● **OBJECTIF DE LA TÂCHE**: Prolongez le texte présenté ci-dessous, consacré au paragraphe 70(5) de la Loi sur l'immigration, en reprenant après sa dernière phrase.

● **TEXTE PRÉSENTÉ**:
◆ ◆ ◆
1.Les mots «danger pour le public au Canada» qui figurent au paragraphe 70(5) de la Loi sur l'immigration comportent-ils une notion de «danger présent ou futur» à laquelle il est nécessaire de satisfaire?

 

 

 

2.Le paragraphe 70(5) est‑il incompatible avec les exigences de la justice fondamentale du fait qu’il ne prévoit pas l’obligation de motiver une décision selon laquelle une personne constitue un danger pour le public au Canada?

 

3.L’omission de motiver une décision rendue en vertu du paragraphe 70(5) selon laquelle une personne constitue un danger pour le public au Canada, dans le contexte de la procédure utilisée pour cette décision, va‑t‑elle à l’encontre des exigences de la justice naturelle et de l’équité en matière de procédure?
◆ ◆ ◆
● **EXTRAITS DE DONNÉES**:
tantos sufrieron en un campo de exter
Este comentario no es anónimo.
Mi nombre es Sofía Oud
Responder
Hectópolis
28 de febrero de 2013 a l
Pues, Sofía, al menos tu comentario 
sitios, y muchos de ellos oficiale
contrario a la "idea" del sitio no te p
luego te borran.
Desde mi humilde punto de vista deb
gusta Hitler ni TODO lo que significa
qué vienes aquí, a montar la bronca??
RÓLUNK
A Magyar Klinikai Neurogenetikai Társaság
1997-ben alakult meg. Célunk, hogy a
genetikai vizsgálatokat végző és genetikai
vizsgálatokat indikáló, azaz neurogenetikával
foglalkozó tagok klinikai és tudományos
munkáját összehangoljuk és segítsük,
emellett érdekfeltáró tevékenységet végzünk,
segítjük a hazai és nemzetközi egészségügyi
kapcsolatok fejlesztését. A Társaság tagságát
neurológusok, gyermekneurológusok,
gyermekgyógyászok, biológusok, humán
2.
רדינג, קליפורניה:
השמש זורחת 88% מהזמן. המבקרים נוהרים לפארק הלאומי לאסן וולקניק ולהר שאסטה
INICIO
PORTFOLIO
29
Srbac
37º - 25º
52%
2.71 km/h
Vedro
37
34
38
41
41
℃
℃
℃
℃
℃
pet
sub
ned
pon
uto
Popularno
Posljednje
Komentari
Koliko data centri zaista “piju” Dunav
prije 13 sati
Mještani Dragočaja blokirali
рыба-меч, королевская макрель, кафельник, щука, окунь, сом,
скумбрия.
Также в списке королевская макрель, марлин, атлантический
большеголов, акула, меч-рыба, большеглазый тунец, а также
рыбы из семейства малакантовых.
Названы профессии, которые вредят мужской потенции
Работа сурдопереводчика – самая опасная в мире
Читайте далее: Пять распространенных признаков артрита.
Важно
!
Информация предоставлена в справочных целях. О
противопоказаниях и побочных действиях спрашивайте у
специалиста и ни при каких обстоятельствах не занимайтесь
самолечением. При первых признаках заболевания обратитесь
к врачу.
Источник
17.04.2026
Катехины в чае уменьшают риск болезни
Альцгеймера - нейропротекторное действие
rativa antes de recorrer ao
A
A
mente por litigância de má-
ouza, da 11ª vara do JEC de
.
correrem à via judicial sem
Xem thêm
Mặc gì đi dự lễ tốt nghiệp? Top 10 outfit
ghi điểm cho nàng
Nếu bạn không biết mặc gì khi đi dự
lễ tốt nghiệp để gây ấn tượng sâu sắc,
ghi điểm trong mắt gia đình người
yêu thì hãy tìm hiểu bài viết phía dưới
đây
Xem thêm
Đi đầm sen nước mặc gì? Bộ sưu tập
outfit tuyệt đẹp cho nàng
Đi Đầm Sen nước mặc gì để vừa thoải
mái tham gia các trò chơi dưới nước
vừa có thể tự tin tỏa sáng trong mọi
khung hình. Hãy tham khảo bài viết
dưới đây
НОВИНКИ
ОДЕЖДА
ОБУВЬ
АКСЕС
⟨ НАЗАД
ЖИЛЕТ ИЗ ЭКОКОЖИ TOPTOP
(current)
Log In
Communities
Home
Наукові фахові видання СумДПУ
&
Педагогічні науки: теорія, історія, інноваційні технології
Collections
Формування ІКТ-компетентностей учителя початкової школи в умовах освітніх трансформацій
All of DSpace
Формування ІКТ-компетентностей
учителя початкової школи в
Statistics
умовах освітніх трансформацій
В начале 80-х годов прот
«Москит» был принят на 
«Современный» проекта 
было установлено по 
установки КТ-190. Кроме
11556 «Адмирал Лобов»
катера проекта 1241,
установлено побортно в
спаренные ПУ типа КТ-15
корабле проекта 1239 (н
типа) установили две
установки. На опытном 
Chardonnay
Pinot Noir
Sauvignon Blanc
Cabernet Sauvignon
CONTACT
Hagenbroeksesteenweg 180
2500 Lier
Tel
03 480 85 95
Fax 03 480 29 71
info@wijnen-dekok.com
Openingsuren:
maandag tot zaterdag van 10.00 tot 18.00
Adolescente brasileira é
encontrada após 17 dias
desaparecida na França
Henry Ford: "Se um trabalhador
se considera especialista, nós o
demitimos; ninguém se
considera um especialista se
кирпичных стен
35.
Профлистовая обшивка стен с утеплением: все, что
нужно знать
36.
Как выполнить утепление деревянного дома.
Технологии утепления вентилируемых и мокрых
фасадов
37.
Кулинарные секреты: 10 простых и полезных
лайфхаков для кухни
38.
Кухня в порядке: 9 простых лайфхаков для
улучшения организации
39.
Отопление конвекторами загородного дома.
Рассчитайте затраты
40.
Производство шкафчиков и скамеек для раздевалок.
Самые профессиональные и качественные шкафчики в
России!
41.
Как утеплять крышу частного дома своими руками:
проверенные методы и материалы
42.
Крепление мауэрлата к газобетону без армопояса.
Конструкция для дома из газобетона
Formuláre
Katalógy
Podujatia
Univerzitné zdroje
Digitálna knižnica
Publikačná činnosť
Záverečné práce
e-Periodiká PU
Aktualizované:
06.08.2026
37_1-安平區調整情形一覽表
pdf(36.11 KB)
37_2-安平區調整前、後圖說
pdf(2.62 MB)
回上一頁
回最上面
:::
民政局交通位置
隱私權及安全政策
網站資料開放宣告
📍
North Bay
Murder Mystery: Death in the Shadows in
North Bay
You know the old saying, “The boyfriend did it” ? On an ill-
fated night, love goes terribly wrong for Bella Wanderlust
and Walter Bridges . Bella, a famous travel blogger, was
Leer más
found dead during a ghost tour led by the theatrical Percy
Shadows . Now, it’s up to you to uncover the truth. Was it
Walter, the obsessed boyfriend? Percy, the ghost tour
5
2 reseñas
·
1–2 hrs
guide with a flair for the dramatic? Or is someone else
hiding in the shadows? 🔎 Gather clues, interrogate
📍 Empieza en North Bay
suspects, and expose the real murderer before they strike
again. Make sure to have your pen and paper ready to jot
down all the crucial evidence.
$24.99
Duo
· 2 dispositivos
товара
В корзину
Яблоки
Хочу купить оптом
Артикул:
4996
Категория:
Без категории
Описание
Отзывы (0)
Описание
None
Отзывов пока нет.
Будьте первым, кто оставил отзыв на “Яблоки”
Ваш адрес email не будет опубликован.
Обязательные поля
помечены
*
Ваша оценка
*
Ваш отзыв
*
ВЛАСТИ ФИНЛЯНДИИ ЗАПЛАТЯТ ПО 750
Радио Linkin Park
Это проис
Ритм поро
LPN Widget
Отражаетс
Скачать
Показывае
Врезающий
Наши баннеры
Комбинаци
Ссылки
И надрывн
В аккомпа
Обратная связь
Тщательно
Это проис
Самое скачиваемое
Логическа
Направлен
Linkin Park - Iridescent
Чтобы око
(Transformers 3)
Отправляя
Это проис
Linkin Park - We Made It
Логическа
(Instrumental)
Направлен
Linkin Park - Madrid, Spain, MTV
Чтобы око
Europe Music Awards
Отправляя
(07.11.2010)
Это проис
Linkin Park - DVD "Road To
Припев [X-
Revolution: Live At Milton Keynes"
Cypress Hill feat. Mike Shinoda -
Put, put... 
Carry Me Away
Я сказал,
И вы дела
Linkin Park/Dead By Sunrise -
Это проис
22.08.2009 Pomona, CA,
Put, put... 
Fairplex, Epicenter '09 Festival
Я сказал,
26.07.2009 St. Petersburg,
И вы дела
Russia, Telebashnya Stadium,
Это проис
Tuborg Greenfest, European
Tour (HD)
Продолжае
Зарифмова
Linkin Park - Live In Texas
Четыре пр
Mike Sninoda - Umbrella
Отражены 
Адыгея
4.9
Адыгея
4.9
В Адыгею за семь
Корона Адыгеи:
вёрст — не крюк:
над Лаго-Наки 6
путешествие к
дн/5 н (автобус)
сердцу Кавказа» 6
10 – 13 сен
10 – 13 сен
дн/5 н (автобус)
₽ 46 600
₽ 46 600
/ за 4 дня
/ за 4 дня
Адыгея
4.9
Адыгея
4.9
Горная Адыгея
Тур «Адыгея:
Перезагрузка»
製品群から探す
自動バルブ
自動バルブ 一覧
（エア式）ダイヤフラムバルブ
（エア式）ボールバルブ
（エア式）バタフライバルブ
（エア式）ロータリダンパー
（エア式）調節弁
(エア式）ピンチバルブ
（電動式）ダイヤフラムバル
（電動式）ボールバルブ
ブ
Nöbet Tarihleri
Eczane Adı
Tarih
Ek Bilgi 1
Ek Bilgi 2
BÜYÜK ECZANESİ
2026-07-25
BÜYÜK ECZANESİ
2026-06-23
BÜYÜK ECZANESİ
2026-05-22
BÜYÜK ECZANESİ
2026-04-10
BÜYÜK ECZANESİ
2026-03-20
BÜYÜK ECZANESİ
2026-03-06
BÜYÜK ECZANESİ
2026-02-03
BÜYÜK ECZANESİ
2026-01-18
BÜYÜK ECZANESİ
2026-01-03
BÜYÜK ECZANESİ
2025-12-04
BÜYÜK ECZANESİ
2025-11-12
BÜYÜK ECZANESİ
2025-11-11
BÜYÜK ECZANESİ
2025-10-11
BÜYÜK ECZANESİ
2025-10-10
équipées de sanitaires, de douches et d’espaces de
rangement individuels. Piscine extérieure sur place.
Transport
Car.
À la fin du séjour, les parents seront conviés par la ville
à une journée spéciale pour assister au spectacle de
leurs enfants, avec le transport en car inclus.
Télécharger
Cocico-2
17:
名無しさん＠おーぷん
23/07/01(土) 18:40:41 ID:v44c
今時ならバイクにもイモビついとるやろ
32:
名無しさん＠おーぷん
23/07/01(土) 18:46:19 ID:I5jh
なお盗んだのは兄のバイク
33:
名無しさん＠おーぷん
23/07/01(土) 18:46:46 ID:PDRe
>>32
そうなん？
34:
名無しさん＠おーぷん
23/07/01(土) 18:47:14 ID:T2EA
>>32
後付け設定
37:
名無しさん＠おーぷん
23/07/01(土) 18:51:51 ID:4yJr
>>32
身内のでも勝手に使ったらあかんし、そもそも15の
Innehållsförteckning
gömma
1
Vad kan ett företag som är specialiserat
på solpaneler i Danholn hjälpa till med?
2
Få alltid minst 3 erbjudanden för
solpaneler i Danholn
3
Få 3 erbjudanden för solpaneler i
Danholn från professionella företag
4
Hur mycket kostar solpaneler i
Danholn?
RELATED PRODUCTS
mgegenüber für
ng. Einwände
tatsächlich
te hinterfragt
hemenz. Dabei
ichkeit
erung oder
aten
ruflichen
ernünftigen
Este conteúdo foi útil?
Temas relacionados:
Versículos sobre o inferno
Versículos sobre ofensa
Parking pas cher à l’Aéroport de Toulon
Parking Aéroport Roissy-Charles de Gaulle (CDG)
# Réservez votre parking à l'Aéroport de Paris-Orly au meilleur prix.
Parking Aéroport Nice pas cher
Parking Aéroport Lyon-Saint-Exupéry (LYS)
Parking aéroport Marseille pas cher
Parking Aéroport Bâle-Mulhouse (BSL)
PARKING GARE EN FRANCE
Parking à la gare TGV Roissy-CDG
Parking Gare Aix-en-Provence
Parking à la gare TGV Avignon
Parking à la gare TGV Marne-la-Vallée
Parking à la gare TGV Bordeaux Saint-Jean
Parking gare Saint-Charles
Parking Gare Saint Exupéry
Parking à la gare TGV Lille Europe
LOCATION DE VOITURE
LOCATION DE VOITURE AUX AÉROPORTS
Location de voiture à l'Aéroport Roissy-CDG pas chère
◆ ◆ ◆
● **ZONE DE RÉPONSE**:
                                       FREDERICK E. GIBSON   

                                                Juge

 

 

 

Traduction certifiée conforme                          

                                 Tan Trinh-viet


 

 

 

 

 

 

 

                                                  IMM-3549-95

 

 

 

 

 

ENTRE

 

                    HAROLD GEORGE HINDS,

 

                                                   requérant,

 

                             et

 

 

     LE MINISTRE DE LA CITOYENNETÉ ET DE L'IMMIGRATION,

 

                                                      intimé.

 

 

 

 

                   MOTIFS DE L'ORDONNANCE

 

 

 

 

LE JUGE GIBSON

 

 

 

              Les présents motifs découlent d'une demande de contrôle judiciaire de la décision par laquelle l'intimé, se fondant sur le paragraphe 70(5) de la Loi sur l'immigration[1], a estimé que le requérant constituait un danger pour le public au Canada.  L'attestation de la décision de l'intimé est datée du

12 décembre 1995, et elle a été communiquée au requérant le même jour au cours d'une suspension d'audition de l'appel interjeté par le requérant, devant la section d'appel de la Commission de l'immigration et du statut de réfugié, d'une mesure de renvoi qui avait auparavant été prise contre lui.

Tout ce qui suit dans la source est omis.